Chapter Summary

This chapter introduces the first step in applied statistics: data exploration.

Two simple ways to explore data are in a data matrix, an array of rows and columns that stores observed values of variable, and an empirical frequency distribution, a table that shows the number of observations having each value of a variable. From a frequency distribution one can calculate relative frequency and cumulative proportions.

The chapter discusses two categories of descriptive statistic: measures of central tendency and measures of variability and dispersion. Measures of central tendency describe the typical case in the data while measures of dispersion describe how the rest of the data is distributed around the typical case.

Measures of central tendency include the mean (average value), trimmed mean (with a certain number of observations excluded at the high and low ends of the observations), median (middle value when all cases are rank ordered), and mode (most commonly observed value).

Measures of dispersion include range (distance between minimum and maximum values), interquartile range (the range using the third and first quartiles in place of the maximum and minimum), variance (average squared distance between each value and the mean), and standard deviation (square root of the variance).

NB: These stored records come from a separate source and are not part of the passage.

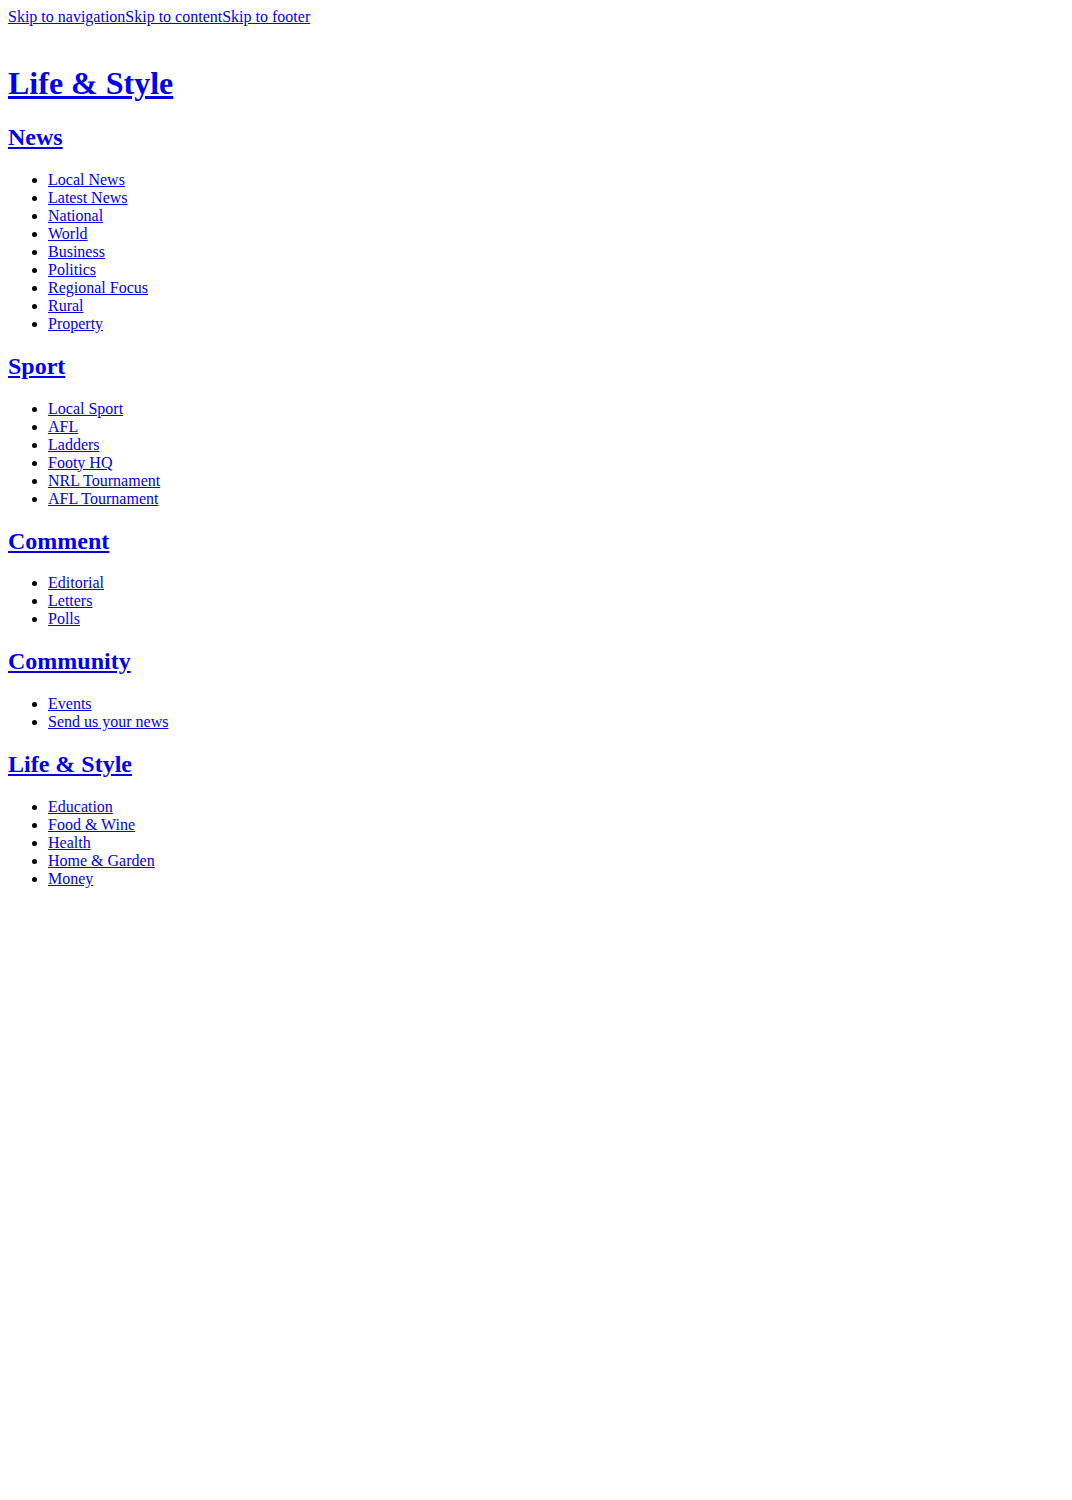Skip to navigation Skip to content Skip to footer
Life & Style
News
Local News
Latest News
National
World
Business
Politics
Regional Focus
Rural
Property
Sport
Local Sport
AFL
Ladders
Footy HQ
NRL Tournament
AFL Tournament
Comment
Editorial
Letters
Polls
Community
Events
Send us your news
Life & Style
Education
Food & Wine
Health
Home & Garden
Money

Outliers, or values that are far larger or smaller than the rest of the values in the data, affect some measures of central tendency and dispersion but not others—so some statistics are better choices than others depending on the nature of the data. Also, some statistics are better than others with certain levels of measurement.

Graphs, charts, and diagrams are to be used to explore and present the distribution of data. The chapter includes examples of a bar chart, dot chart, histogram, boxplot, time series plot, and explains the circumstances under which each might be best.

Graphs, charts and diagrams can be used to relay information about data including but not limited to central tendency, dispersion, the shape of a distribution, outliers and relationships.